4. The organization of the book is excellent. The good news is that you usually can skip to the end of the chapter and read its conclusion to get the main point. The bad news is, well, why not just condense the book into an extended essay? And if you left out the sections of the book that did not do much for me, the extended essay would work even better.

Gosh, I am really being hard on them, for some reason. It really is a first-rate book. I’m not sure why I keep wanting to talk about what I don’t like about it. But, here I go again:

5. They make a big deal about recent literature that arrives at measures of intangible capital. However, as they point out, such measures are fraught.

Their analysis says that intangible capital has four s’s: sunk costs (investments in assets that cannot be re-sold); scale (network effects and path dependency can bring very high returns); synergies (combinations of ideas are worth more than the ideas are worth separately); and spillovers (ideas are easily copied or imitated).

This implies, as they recognize, that intangible capital can be worth much more than what it costs to obtain, because of scale and synergies. But it can be worth much less than what it costs to obtain, because of sunk costs in non-marketable assets. In bankruptcy, you can sell off the office furniture and the fleet of trucks (tangible assets), but not the business process that proved unsustainable or the failed attempt to establish a brand (sunk costs).

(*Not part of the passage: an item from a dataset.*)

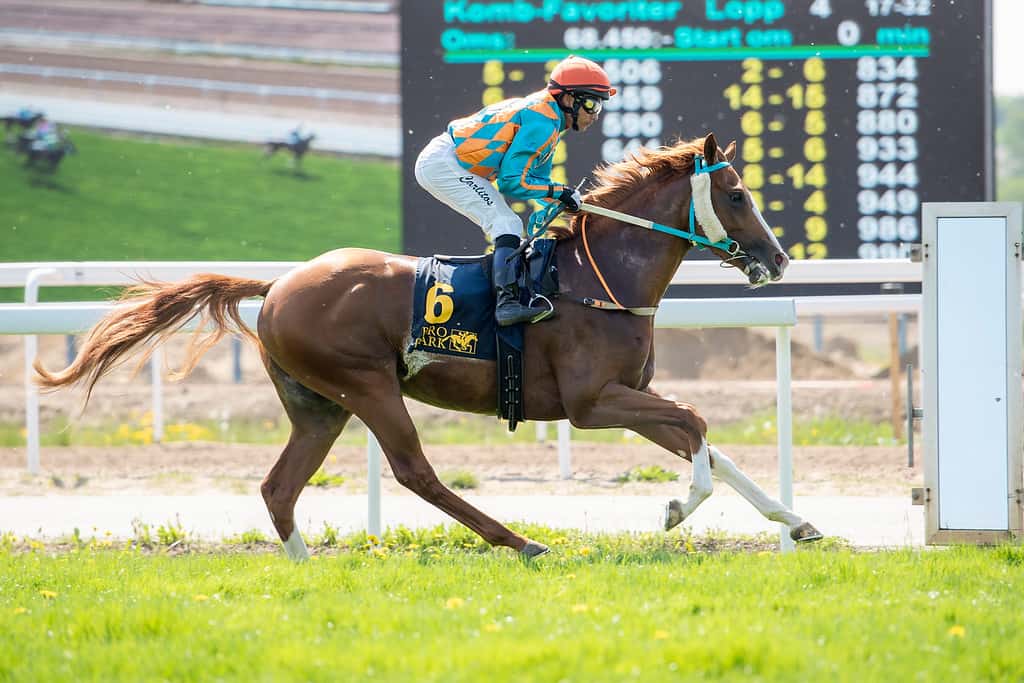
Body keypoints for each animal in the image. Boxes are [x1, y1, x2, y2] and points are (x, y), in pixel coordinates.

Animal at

But the measures of intangible capital use acquisition cost as the measure of investment in intangible capital. That may be a reasonable way to value tangible capital. But to me, their four s’s imply that intangible capital’s value cannot be reliably represented by its acquisition cost.

To get technical, Tobin’s q is the ratio of the market value of capital to its replacement cost. Think of it as the ratio of the stock price of a firm to the acquisition cost of its assets. For tangible capital, q should be close to 1. But for firms with a lot of intangible capital, like The Four, it is much, much greater than 1. Tyler Cowen’s recent column, Investors are celebrating the tech revolution, says that the current high values of q are a positive signal about future economic growth.

Of course, for many dotcom stocks in the 1990s, q shot way up before dropping to zero, which is what my essay was predicting. But by the way, one of the stocks I was skeptical about back then was Amazon, and if you held onto that, the losses on the rest of your 90’s doctcom portfolio might not trouble you.

Looking at this balance between superstar value and failure, the authors propose that, well, on average, the value of intangible capital for the whole economy ought to be somewhere close to what it costs. I thought they were just hand-waving at that point.

They understand well enough that intangible capital is not exactly like tangible capital in the neoclassical model. But I do not think that they are ready as I am to take the next step and jettison the neoclassical framework.